Variant calling identifying SNPs and indels is critical for understanding disease risk. This has seen huge improvements with tools like DeepVariant, which uses deep neural networks to deliver highly accurate variant calls even from noisy data (Google Research on DeepVariant, PubMed Review on Variant Calling).
AI and machine learning have become essential tools for interpreting sequencing data. As this review on deep learning in human genomics explains, models can help classify variants, predict functional effects, and find patterns invisible to traditional analyses.
Healthcare systems are also thinking deeply about the challenges of integrating genomics into care, from data privacy to health equity (PMC3900115, Genomic Medicine Editorial).
Single-Cell and Spatial Genomics: The Next Frontier
Sequencing has also gone single-cell. Technologies now let us profile gene expression in thousands of individual cells at once, revealing cell types, states, and developmental trajectories.
Projects like the Human Cell Atlas aim to map every cell type in the human body. This kind of data is freely accessible for research, with tools to help scientists analyze it (Human Cell Atlas Help).
Single-cell sequencing has transformed our understanding of development, cancer heterogeneity, and immune responses, among many other fields.
EVOLVING METHODOLOGIES
It’s worth remembering the methods that have shaped sequencing’s journey:
- Maxam–Gilbert: Chemical cleavage, largely obsolete.
- Sanger: Chain-termination, still used for validation.
- 454 Pyrosequencing: Early NGS, light-based detection.

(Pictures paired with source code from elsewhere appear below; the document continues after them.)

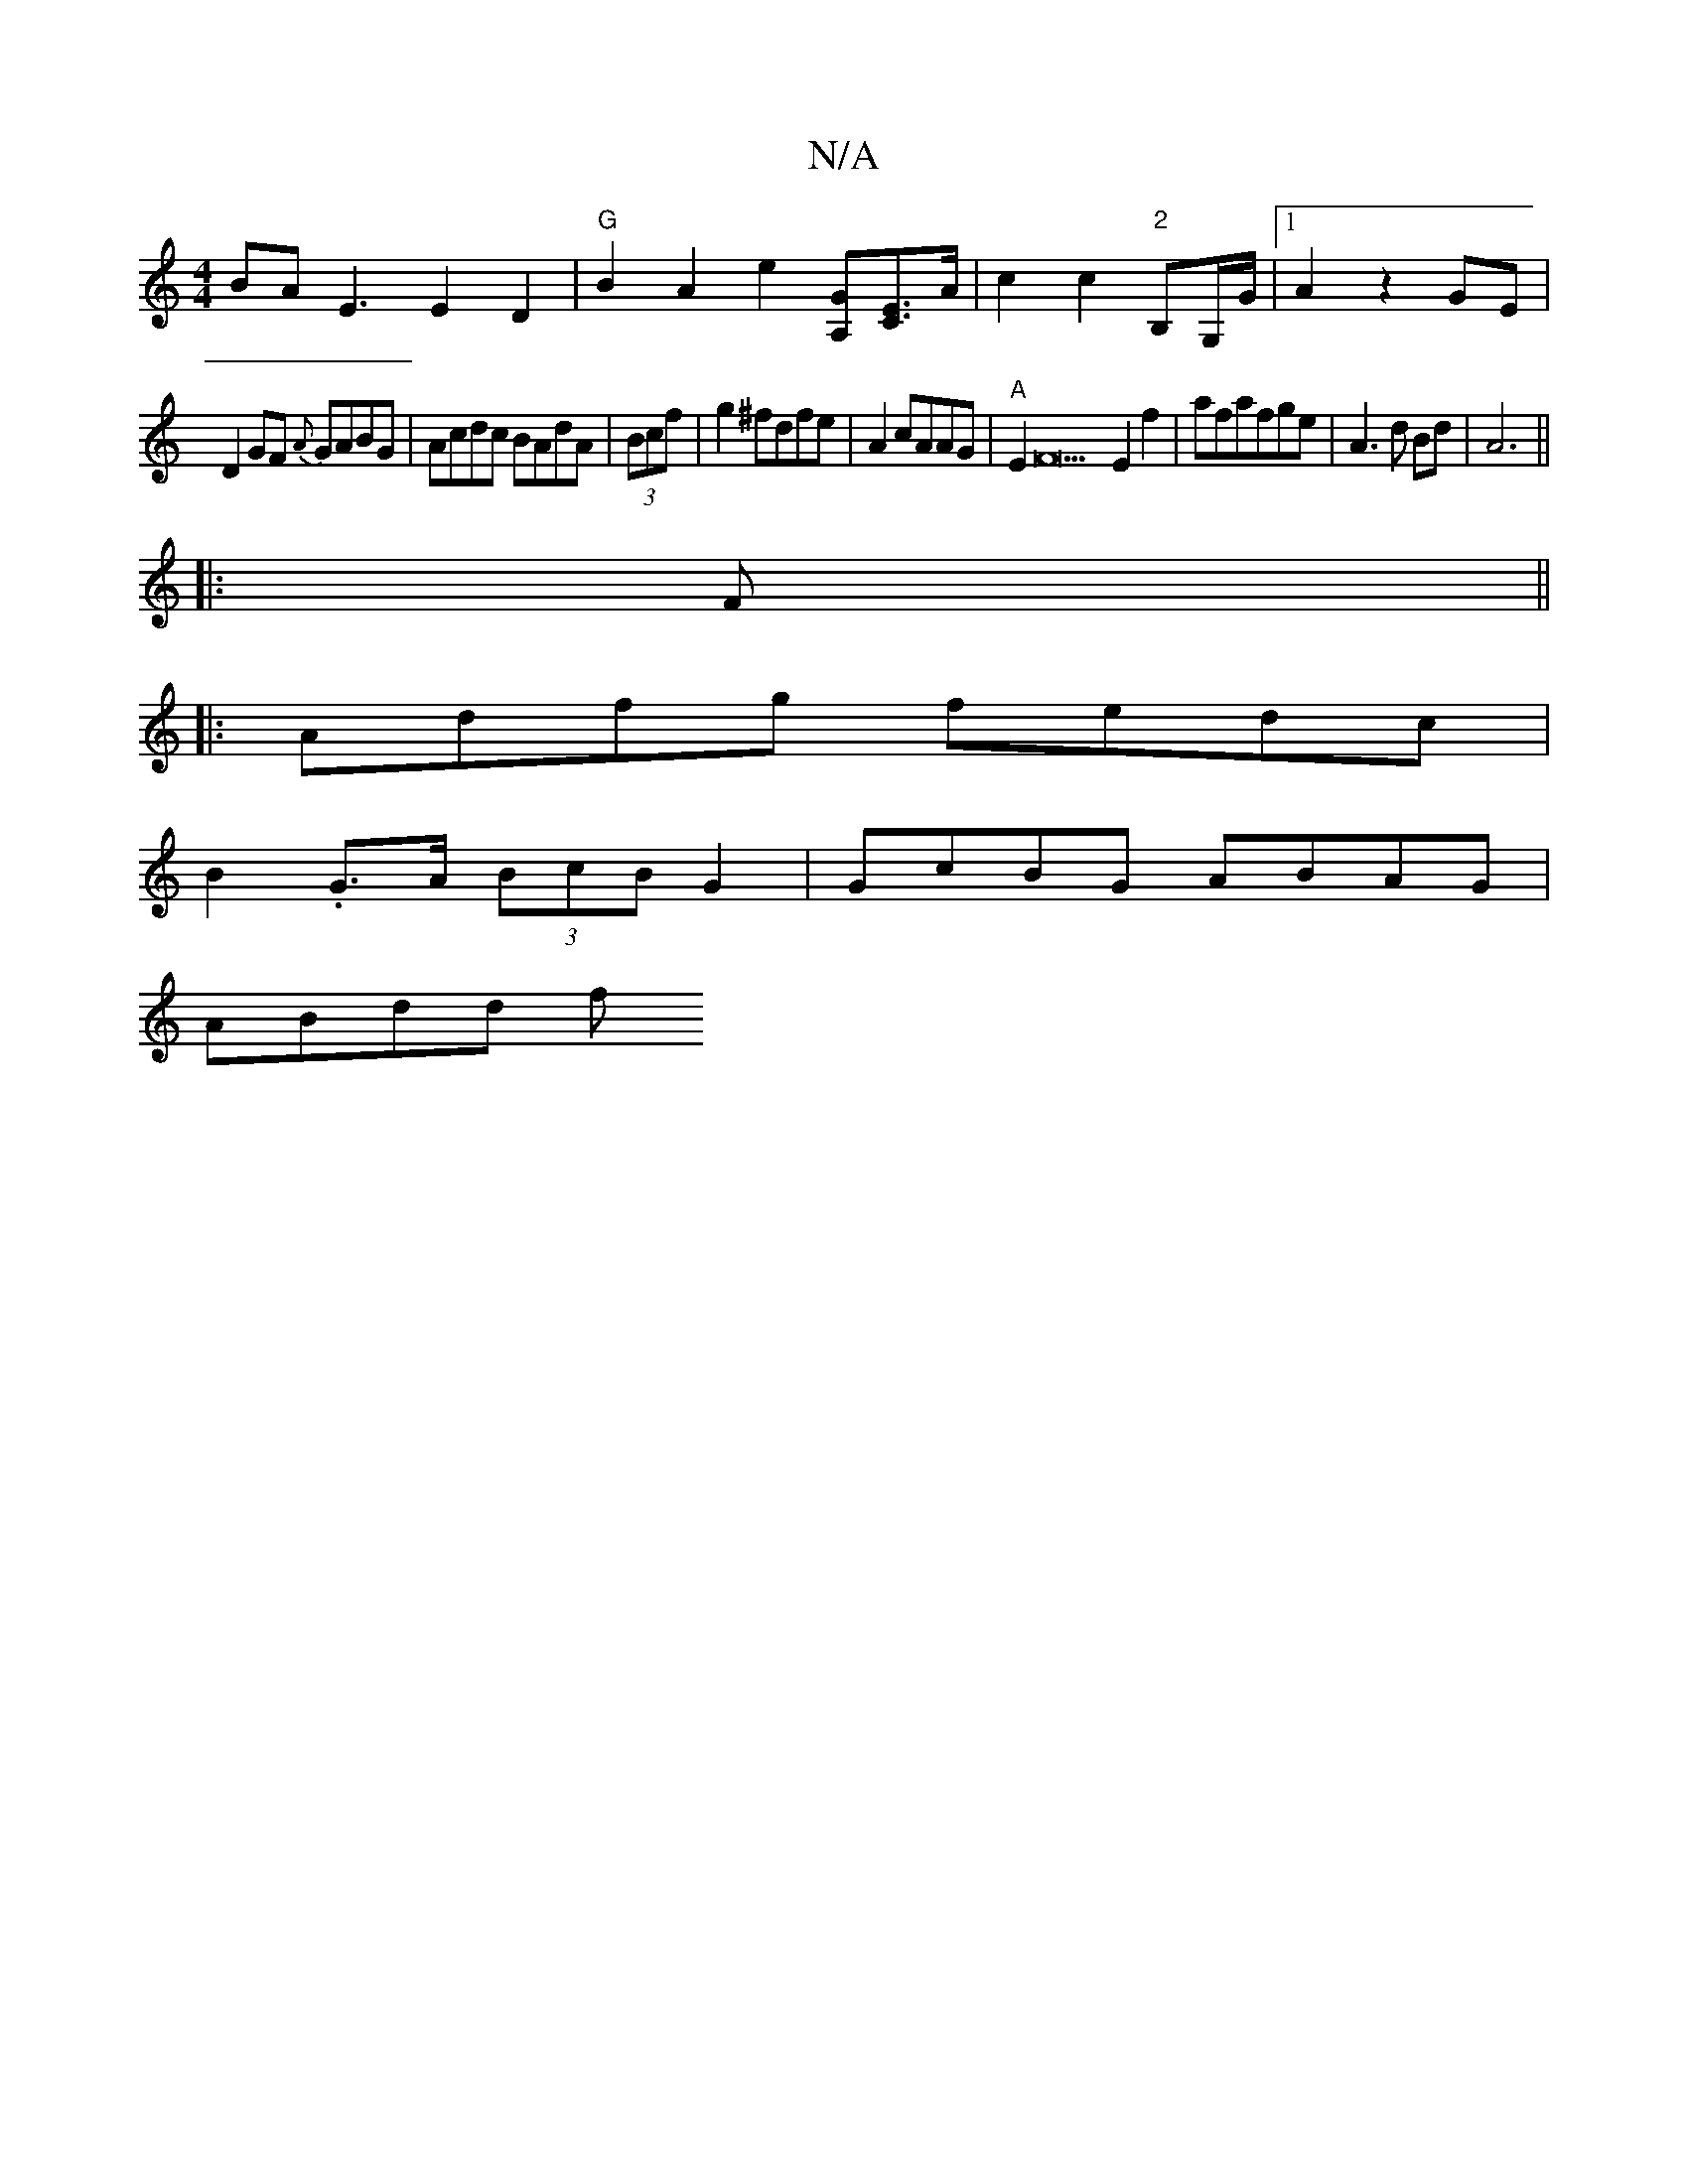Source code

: X:1
T:N/A
M:4/4
R:N/A
K:Cmajor
BA E3E2D2|"G"B2A2 e2[A,G][CE]>A | c2c2 "2"B,G,/G/|1 A2 z2 GE |
D2 GF {A}GABG|Acdc BAdA|(3Bcf|g2 ^fdfe|A2 cAAG |"A"E2F22E2f2|afafge|A3d Bd|A6||
|:F||
|: Adfg fedc|
B2 .G>A (3BcB G2 | GcBG ABAG |
ABdd f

- SOLiD: Ligation-based with color-space encoding.
- Illumina: Short-read sequencing-by-synthesis, dominant NGS method.
- Ion Torrent: Semiconductor pH detection.
- PacBio SMRT: Long, accurate single-molecule reads.
- Oxford Nanopore: Ultra-long, portable, real-time reads.
Each innovation expanded what questions could be answered from discovering new species in the microbiome (MDPI Review) to tailoring cancer treatments to the mutations in a tumor (PMC11080611).
Why It Matters ?
Sequencing has become essential in:
- Precision medicine: tailoring treatments to individual genomes
- Rare disease diagnosis: ending diagnostic odysseys
- Public health: tracking pathogen evolution
- Agriculture: breeding crops for sustainability
- Biodiversity: conserving endangered species
Initiatives like the All of Us Research Program aim to make sure these benefits reach everyone, by including diverse populations in genomic research.
Looking Ahead
From the first chemical methods to today’s AI-enhanced, real-time, single-cell approaches, sequencing has come incredibly far. Costs have fallen from billions to hundreds of dollars. Accuracy has soared. And we’re now able to integrate genomics with transcriptomics, epigenomics, metagenomics, and proteomics to create a holistic view of life.
As AI keeps improving and costs continue to drop, sequencing is becoming routine in medicine, agriculture, and conservation. It’s no longer just a lab technique-it’s a cornerstone of modern science.